Modern economists have turned Adam Smith into a prophet, just as Communist regimes once deified Karl Marx. The central tenet they attribute to Smith – that good incentives, regardless of culture, produce good results – has become the great commandment of economics. Yet that view is a mistaken interpretation of history (and probably a mistaken reading of Smith).
Modern growth came not from better incentives, but from the creation of a new economic culture in societies like England and Scotland. To get poor societies to grow, we need to change their cultures, not just their institutions and associated incentives, and that requires exposing more people in these societies to life in advanced economies.
Despite the almost universal belief by economists in the primacy of incentives, three features of world history demonstrate the dominance of culture.
- In the past, excellent governments – that is, governments that fully incentivized the citizenry – have gone hand in hand with economic stagnation.
- The incentives for economic activity are much better in most poor economies, including pre-industrial economies, than in such prosperous and contented economies as Germany or Sweden.
- The Industrial Revolution itself was the product of changes in basic economic preferences by people in England, not changes in institutions.
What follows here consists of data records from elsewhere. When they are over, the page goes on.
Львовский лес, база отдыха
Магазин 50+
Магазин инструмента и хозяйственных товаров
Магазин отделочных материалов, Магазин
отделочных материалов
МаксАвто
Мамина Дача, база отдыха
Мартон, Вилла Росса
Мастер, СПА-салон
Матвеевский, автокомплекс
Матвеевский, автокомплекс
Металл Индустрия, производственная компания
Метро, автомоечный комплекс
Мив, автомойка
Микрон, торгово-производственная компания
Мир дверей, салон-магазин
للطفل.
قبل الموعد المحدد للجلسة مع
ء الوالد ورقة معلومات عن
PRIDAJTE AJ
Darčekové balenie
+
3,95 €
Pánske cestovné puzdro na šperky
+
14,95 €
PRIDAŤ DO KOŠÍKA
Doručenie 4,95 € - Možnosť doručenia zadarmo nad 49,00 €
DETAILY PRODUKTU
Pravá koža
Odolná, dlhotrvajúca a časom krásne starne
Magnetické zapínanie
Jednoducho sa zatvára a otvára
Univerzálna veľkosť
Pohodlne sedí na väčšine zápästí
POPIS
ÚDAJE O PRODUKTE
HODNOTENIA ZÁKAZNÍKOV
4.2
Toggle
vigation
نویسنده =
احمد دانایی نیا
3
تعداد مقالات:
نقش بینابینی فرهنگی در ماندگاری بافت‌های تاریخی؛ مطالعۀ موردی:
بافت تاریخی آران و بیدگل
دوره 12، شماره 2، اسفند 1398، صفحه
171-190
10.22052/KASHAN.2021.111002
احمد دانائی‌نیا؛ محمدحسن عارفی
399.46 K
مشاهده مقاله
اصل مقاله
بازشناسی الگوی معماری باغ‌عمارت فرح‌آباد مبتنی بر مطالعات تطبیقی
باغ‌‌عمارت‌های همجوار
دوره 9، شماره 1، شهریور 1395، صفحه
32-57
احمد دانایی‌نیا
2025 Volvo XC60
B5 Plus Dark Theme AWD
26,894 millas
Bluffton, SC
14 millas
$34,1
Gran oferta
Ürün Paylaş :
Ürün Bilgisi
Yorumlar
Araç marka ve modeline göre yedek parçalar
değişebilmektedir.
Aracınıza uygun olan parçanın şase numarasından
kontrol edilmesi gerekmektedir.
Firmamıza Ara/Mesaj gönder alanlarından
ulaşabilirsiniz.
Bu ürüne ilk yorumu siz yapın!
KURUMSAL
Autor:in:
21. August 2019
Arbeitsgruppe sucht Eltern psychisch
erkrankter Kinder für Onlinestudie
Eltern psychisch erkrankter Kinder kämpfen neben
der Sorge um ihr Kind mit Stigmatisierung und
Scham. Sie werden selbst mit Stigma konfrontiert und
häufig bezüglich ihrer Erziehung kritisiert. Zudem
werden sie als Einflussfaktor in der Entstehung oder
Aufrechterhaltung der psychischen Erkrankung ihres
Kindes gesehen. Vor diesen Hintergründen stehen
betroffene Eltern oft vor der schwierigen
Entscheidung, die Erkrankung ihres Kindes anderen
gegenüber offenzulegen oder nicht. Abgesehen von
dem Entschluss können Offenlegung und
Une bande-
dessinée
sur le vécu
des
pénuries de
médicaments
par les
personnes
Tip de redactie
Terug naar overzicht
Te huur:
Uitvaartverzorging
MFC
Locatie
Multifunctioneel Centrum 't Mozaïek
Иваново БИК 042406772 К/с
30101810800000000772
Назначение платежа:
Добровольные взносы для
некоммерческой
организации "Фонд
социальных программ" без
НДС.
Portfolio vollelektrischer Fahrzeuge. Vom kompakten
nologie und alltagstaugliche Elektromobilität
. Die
For example, the cotton textile industry that developed in Bombay between 1857 and 1947 operated with no employment restrictions, complete security of capital, a stable and efficient legal system, no import or export controls, freedom of entry by entrepreneurs from around the world, and free access to the British market. Moreover, it had access to some of the world’s cheapest capital and labor, in an industry where labor accounted for more than 60% of manufacturing costs. Profit rates of only 6-8% in the early twentieth century were enough to induce construction of new mills.